EXERCISE DATA: Begin

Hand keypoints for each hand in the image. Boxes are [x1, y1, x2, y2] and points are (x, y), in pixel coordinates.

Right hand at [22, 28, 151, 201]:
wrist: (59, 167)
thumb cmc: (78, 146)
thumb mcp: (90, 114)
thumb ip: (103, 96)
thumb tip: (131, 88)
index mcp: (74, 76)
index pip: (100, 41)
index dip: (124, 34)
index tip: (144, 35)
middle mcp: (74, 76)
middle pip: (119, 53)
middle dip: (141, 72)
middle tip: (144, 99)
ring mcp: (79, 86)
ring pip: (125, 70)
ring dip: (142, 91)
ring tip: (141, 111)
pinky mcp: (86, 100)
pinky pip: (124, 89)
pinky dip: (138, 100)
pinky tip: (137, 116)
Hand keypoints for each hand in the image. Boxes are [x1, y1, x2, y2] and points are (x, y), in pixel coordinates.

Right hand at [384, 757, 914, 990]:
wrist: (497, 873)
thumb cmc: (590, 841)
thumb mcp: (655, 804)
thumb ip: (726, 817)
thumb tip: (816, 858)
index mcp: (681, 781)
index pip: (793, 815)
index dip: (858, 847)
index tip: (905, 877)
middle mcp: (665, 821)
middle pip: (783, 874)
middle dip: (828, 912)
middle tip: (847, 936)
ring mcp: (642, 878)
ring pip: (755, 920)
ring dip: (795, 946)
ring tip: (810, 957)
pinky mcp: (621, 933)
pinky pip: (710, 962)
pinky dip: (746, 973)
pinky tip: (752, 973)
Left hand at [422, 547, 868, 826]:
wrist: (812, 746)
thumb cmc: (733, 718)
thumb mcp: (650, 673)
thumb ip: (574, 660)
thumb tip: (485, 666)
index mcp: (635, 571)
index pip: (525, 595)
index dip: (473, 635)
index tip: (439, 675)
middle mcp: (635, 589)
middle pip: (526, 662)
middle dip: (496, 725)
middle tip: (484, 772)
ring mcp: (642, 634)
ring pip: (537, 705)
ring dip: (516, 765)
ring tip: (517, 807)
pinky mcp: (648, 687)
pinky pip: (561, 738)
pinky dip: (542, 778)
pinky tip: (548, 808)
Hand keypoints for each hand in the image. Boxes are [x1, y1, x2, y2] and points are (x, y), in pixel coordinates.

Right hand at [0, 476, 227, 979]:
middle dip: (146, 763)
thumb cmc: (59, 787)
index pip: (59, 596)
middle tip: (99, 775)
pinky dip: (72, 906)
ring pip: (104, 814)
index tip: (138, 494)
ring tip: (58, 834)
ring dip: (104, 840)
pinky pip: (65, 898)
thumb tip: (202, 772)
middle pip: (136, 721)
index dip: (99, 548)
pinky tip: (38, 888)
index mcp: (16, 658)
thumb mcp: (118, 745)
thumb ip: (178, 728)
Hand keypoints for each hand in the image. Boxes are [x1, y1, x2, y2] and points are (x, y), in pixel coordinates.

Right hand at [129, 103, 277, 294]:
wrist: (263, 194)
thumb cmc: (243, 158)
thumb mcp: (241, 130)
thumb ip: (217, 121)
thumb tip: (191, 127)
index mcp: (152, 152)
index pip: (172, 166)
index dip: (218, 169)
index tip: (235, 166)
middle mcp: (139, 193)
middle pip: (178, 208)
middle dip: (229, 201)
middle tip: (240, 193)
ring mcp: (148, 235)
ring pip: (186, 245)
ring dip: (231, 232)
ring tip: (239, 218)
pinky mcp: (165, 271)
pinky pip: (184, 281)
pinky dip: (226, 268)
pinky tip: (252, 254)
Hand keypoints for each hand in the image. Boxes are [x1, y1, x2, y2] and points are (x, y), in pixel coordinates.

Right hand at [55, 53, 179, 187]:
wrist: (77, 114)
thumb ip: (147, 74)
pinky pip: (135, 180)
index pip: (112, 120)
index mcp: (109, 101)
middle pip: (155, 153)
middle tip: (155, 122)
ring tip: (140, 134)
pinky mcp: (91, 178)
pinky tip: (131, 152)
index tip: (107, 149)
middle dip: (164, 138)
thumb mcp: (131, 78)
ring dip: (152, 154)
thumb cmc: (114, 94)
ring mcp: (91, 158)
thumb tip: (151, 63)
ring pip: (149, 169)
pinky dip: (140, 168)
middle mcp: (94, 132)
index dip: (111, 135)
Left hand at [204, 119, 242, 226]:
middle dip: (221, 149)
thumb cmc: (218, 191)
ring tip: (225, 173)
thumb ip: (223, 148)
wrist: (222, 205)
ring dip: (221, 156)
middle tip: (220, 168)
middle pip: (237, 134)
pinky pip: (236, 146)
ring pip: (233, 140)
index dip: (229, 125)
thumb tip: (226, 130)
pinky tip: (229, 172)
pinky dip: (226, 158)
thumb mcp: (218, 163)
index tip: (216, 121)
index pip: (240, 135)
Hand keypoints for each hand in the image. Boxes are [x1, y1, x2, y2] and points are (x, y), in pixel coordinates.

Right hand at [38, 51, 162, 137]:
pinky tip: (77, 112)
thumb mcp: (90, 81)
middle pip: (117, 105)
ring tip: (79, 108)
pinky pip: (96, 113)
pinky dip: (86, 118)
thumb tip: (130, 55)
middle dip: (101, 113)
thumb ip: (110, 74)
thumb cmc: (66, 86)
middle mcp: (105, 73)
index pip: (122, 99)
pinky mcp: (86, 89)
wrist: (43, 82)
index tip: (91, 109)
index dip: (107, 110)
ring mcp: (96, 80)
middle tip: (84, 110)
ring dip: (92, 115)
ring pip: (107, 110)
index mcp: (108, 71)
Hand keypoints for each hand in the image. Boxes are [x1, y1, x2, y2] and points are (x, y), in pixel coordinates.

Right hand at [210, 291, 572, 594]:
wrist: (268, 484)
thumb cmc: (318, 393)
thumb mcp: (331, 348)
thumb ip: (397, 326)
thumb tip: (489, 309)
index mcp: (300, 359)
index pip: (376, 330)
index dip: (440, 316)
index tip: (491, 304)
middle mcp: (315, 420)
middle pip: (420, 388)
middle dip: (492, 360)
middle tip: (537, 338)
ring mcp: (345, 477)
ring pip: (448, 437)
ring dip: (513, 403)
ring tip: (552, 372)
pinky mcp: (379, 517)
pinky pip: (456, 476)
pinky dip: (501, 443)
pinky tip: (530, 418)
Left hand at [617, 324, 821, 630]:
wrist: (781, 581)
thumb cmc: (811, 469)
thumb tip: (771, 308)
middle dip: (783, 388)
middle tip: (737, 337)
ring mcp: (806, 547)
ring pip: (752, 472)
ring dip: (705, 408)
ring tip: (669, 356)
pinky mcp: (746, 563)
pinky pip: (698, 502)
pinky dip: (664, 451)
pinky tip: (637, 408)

EXERCISE DATA: End

# WORK REQUEST:
Using the records above, gather all lines where the string "Left" is present.

# SOLUTION:
Left hand at [422, 547, 868, 826]:
Left hand at [204, 119, 242, 226]:
Left hand at [617, 324, 821, 630]:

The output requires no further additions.